*** Records to use ***

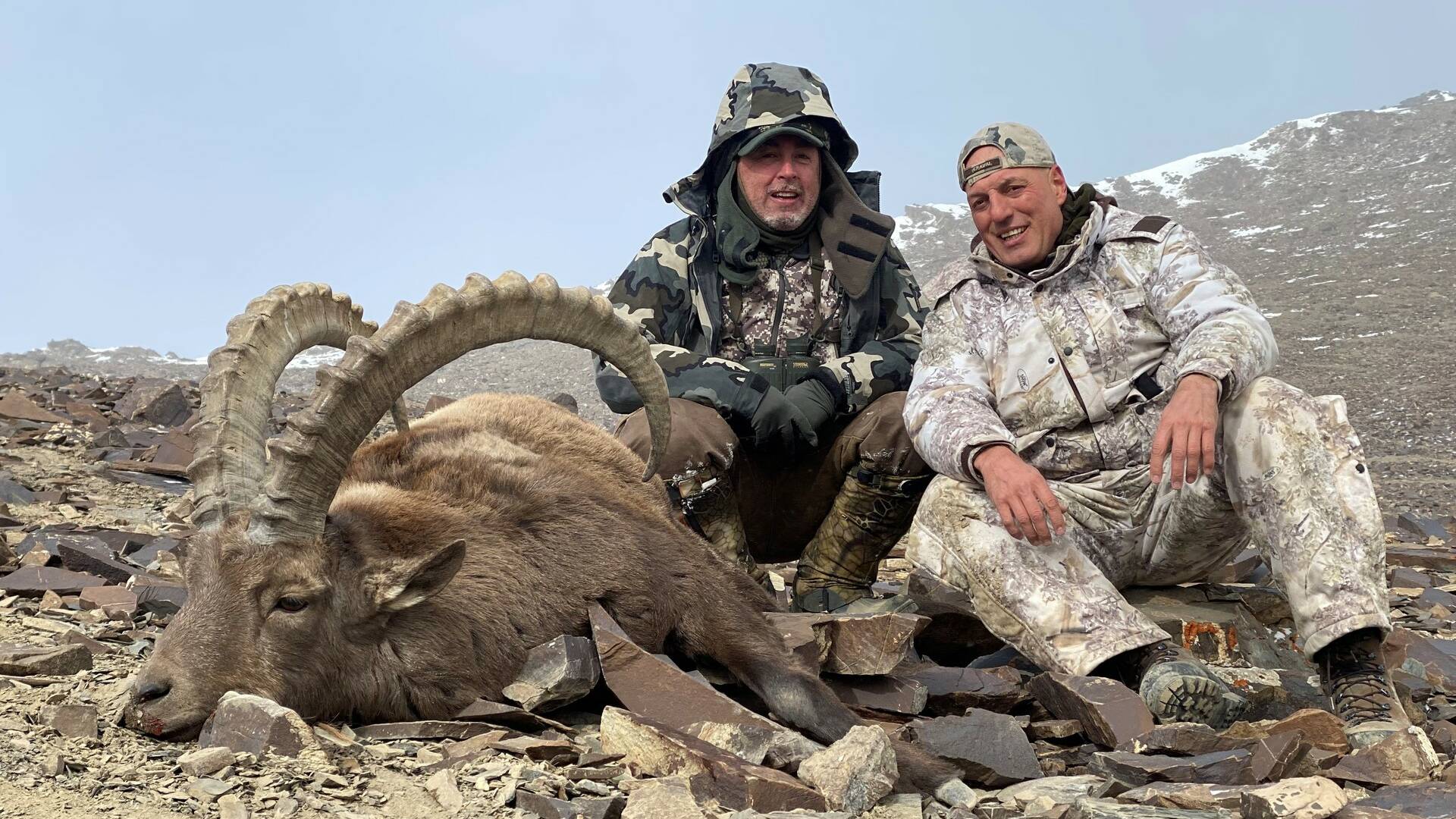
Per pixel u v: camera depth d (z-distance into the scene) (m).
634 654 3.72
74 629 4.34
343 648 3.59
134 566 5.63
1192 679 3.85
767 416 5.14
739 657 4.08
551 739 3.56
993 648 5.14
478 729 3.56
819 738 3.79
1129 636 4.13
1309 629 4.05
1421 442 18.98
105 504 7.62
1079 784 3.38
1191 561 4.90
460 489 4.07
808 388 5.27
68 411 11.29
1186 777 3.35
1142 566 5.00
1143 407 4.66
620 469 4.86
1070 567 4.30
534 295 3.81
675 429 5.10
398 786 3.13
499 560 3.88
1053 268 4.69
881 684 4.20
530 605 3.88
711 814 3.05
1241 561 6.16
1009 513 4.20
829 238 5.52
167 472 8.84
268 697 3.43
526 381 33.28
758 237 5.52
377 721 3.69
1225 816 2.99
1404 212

***

* _Work to complete_
Reproduce the complete set of records verbatim and omit the pictures.

* _Expected answer_
Per pixel u v: camera depth d (z-distance into the scene) (m).
634 654 3.72
74 629 4.34
343 648 3.59
134 566 5.63
1192 679 3.85
767 416 5.14
739 657 4.08
551 739 3.56
993 648 5.14
478 729 3.56
819 738 3.79
1129 636 4.13
1309 629 4.05
1421 442 18.98
105 504 7.62
1079 784 3.38
1191 561 4.90
460 489 4.07
808 388 5.27
68 411 11.29
1186 777 3.35
1142 566 5.00
1143 407 4.66
620 469 4.86
1070 567 4.30
534 295 3.81
675 429 5.10
398 786 3.13
499 560 3.88
1053 268 4.69
881 684 4.20
530 605 3.88
711 814 3.05
1241 561 6.16
1009 513 4.20
829 238 5.52
167 472 8.84
268 697 3.43
526 381 33.28
758 237 5.52
377 721 3.69
1225 816 2.99
1404 212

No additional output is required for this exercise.